Work item: Scan the data that follows and count the lines with the string "Order"; answer with the count alone.

::: Source information

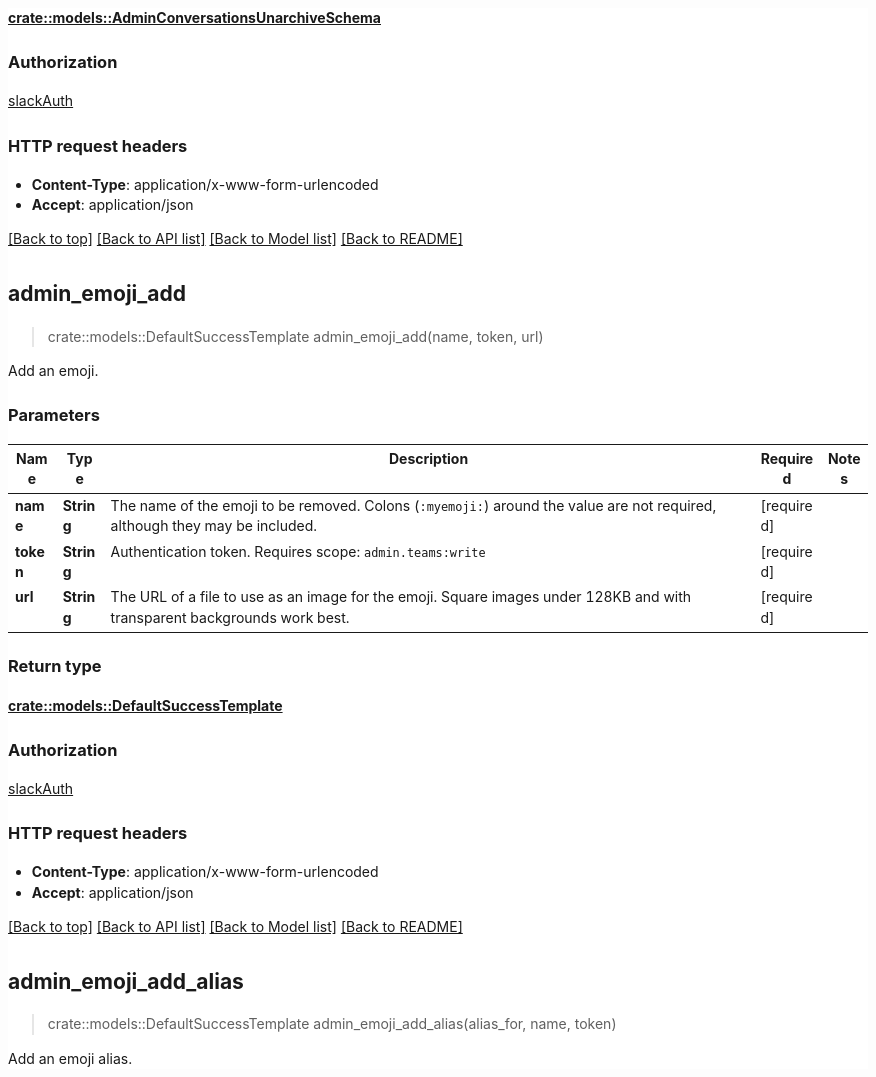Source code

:[**crate::models::AdminConversationsUnarchiveSchema**](admin_conversations_unarchive_schema.md)

### Authorization

[slackAuth](../README.md#slackAuth)

### HTTP request headers

- **Content-Type**: application/x-www-form-urlencoded
- **Accept**: application/json

[[Back to top]](#) [[Back to API list]](../README.md#documentation-for-api-endpoints) [[Back to Model list]](../README.md#documentation-for-models) [[Back to README]](../README.md)


## admin_emoji_add

> crate::models::DefaultSuccessTemplate admin_emoji_add(name, token, url)


Add an emoji.

### Parameters


Name | Type | Description  | Required | Notes
------------- | ------------- | ------------- | ------------- | -------------
**name** | **String** | The name of the emoji to be removed. Colons (`:myemoji:`) around the value are not required, although they may be included. | [required] |
**token** | **String** | Authentication token. Requires scope: `admin.teams:write` | [required] |
**url** | **String** | The URL of a file to use as an image for the emoji. Square images under 128KB and with transparent backgrounds work best. | [required] |

### Return type

[**crate::models::DefaultSuccessTemplate**](Default_success_template.md)

### Authorization

[slackAuth](../README.md#slackAuth)

### HTTP request headers

- **Content-Type**: application/x-www-form-urlencoded
- **Accept**: application/json

[[Back to top]](#) [[Back to API list]](../README.md#documentation-for-api-endpoints) [[Back to Model list]](../README.md#documentation-for-models) [[Back to README]](../README.md)


## admin_emoji_add_alias

> crate::models::DefaultSuccessTemplate admin_emoji_add_alias(alias_for, name, token)


Add an emoji alias.
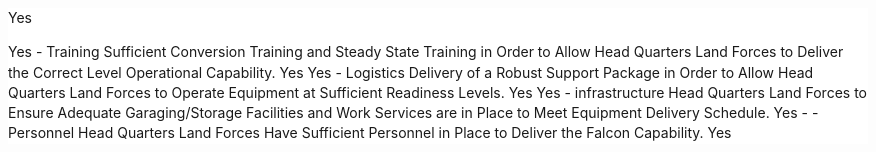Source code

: Yes
</Td>
<td>
Yes
</Td>
<td>-</Td>
</Tr>
<tr>
<td>
Training
</Td>
<td>
Sufficient Conversion Training and Steady State Training in Order to Allow Head Quarters Land Forces to Deliver the Correct Level Operational Capability.
</Td>
<td>
Yes
</Td>
<td>
Yes
</Td>
<td>-</Td>
</Tr>
<tr>
<td>
Logistics
</Td>
<td>
Delivery of a Robust Support Package in Order to Allow Head Quarters Land Forces to Operate Equipment at Sufficient Readiness Levels.
</Td>
<td>
Yes
</Td>
<td>
Yes
</Td>
<td>-</Td>
</Tr>
<tr>
<td>infrastructure</Td>
<td>
Head Quarters Land Forces to Ensure Adequate Garaging/Storage Facilities and Work Services are in Place to Meet Equipment Delivery Schedule.
</Td>
<td>
Yes
</Td>
<td>
-
</Td>
<td>
-
</Td>
</Tr>
<tr>
<td>
Personnel
</Td>
<td>
Head Quarters Land Forces Have Sufficient Personnel in Place to Deliver the Falcon Capability.
</Td>
<td>
Yes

::::::

Reply to the exercise: 2